● **Text excerpt**:

The next morning the chatter and noise of a hospital awakening seemed surreal to me. His oncologist explained that leukemics “thrash” as they are dying. He told me, “We can fill him full of platelets, but his brain will never work again and he could live on for as long as two weeks, or we could give him something to help him relax.” With no hesitation I responded, “Let him have peace.” I couldn’t bear the thought of him dying tied to a bed, no longer knowing any of us. Shortly afterward, a nurse gave him an injection. Within a few minutes my husband was calm. His breathing slowed, became labored. I placed my hand over his heart, praying as I felt it falter, then stop. It was the right decision for him, for our family.

The second time, I called it wrong.

A foot of snow was on the January ground when my plane landed in Ohio. My mother had been admitted to intensive care following surgery for lung cancer. She was comatose and not expected to live. As a longtime Florida resident, I found the icy path to the hospital treacherous, but what was going on inside proved to be equally so. I found my mother hooked up to a ventilator to help her breathe, an intravenous tube to deliver medication and hydration, a feeding tube and a catheter. Although I was shocked and dismayed by her appearance, I was careful to not discuss her condition within earshot, as I had learned unconscious people are thought to retain their sense of hearing.

Her nurses were caring and tender both to her and to my sister and me. Her pulmonologist wasn’t. Standing next to her bed, he bluntly said, “She’s never going to improve. I suggest you think about letting her go.” I was outraged at his callousness. As the few days I could be with her slipped quickly away with no sign of improvement, I began to think he might be right and I should agree to pull her life support. My mother’s home parish sent the pastoral associate to help me plan her funeral. I chose readings and songs I thought she would like. I stayed at her bedside and talked to her, massaged her feet and sang to her as though she was fully alert. With a heavy heart, I left my mother, still unresponsive, and called a family meeting. My sister, her grown children and I sat in a circle around her dining room table. I told them I thought we shouldn’t let Mom suffer any longer. My sister was adamant it was too soon to decide. After a lengthy discussion, knowing I would be too far away to make daily decisions, I acquiesced to my sister.

● **What you are asked to do**: Please continue the personal account above about end-of-life decisions for a husband and a mother, starting after its last sentence.

● **Given records**:
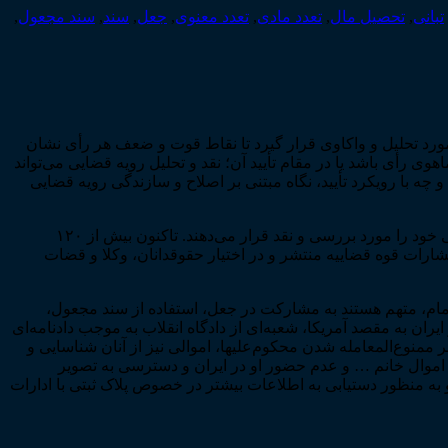
تبانی
,
تحصیل مال
,
تعدد مادی
,
تعدد معنوی
,
جعل
,
سند
,
سند مجعول
,
ورد تحلیل و واکاوی قرار گیرد تا نقاط قوت و ضعف هر رأی نشان
وی رأی باشد یا در مقام تأیید آن؛ نقد و تحلیل رویه قضایی می‌تواند
 و چه با رویکرد تأیید، نگاه مبتنی بر اصلاح و سازندگی رویه قضایی
برگزاری نشست‌های نقد رأی در ایران دارای سابقه‌ای طولانی نیست. در این نشست‌ها قضات و اساتید برجسته، آرای صادره همکاران قضایی خود را مورد بررسی و نقد قرار می‌دهند. تاکنون بیش از ۱۲۰
 به صورت مکتوب توسط مرکز مطبوعات و انتشارات قوه قضاییه منتشر و در اختیار حقوقدانان، وکلا و قضات
م، متهم هستند به مشارکت در جعل، استفاده از سند مجعول،
ن به مقصد آمریکا، شعبه‌ای از دادگاه انقلاب به موجب دادنامه‌ای
بر ممنوع‌المعامله شدن محکوم‌علیها، اموالی نیز از آنان شناسایی و
موال خانم … و عدم حضور او در ایران و دسترسی به تصویر
به منظور دستیابی به اطلاعات بیشتر در خصوص پلاک ثبتی با ادارات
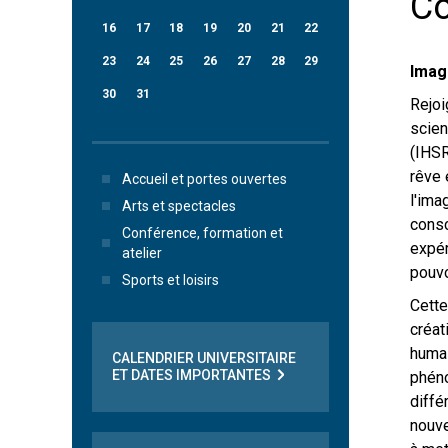
Co
16
17
18
19
20
21
22
23
24
25
26
27
28
29
Imag
30
31
Rejoi
scien
(IHSR
rêve 
Accueil et portes ouvertes
l'imag
Arts et spectacles
consc
Conférence, formation et
expér
atelier
pouvo
Sports et loisirs
Cette
créat
humai
CALENDRIER UNIVERSITAIRE
ET DATES IMPORTANTES
phéno
diffé
nouve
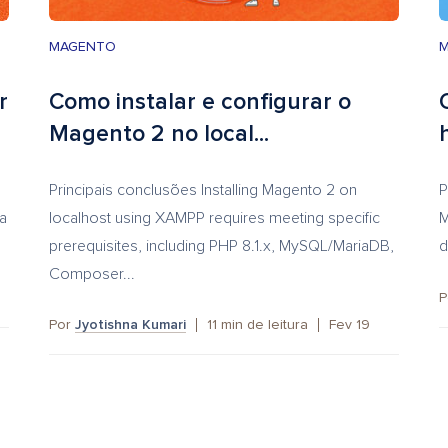
MAGENTO
r
Como instalar e configurar o
Magento 2 no local...
Principais conclusões Installing Magento 2 on
P
 a
localhost using XAMPP requires meeting specific
M
prerequisites, including PHP 8.1.x, MySQL/MariaDB,
d
Composer...
P
Por
Jyotishna Kumari
11
min de leitura
Fev 19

● **Answer box**:
Six weeks later, I received a call I was dreading. My sister was on the line. I steeled myself, but -- what was this? -- my sister was saying, not that my mother had died, but that she had suddenly sat up, decided it was not time for her to die, and was learning to breathe on her own! Soon she was in my sister’s house, surrounded by loving family. Ohio’s system for seniors provided home health care; hospice kept her pain-free. I flew home every two weeks to spend as much time with her as possible.

My mother lived for nine months with her feeding tube. We were able to make peace with the past. We talked about how she felt about her dying. “I don’t want to go, but I’m not afraid,” she said. On one visit I showed her what I had planned for her funeral and she changed everything. We laughed about how little I knew about what she preferred. Together we sang our way through a hymnbook as she chose the ones she wanted. Three days before her death we held a large family reunion to pay tribute to her life. At the end, my mother had a beautiful death. She was aware she was loved and had worth.

Holding on was right for my mother; not holding on to my husband was the right decision. Few are prepared to make the choice. How can we know when there are so few absolutes and no easy answers? A lot of prayer, a lot of honest conversations, a lot of putting someone else’s welfare above our own feelings and a lot of trying very hard to hear what God, in our loved one, is trying to tell us.

Judy Gross writes from Tallahassee, Fla.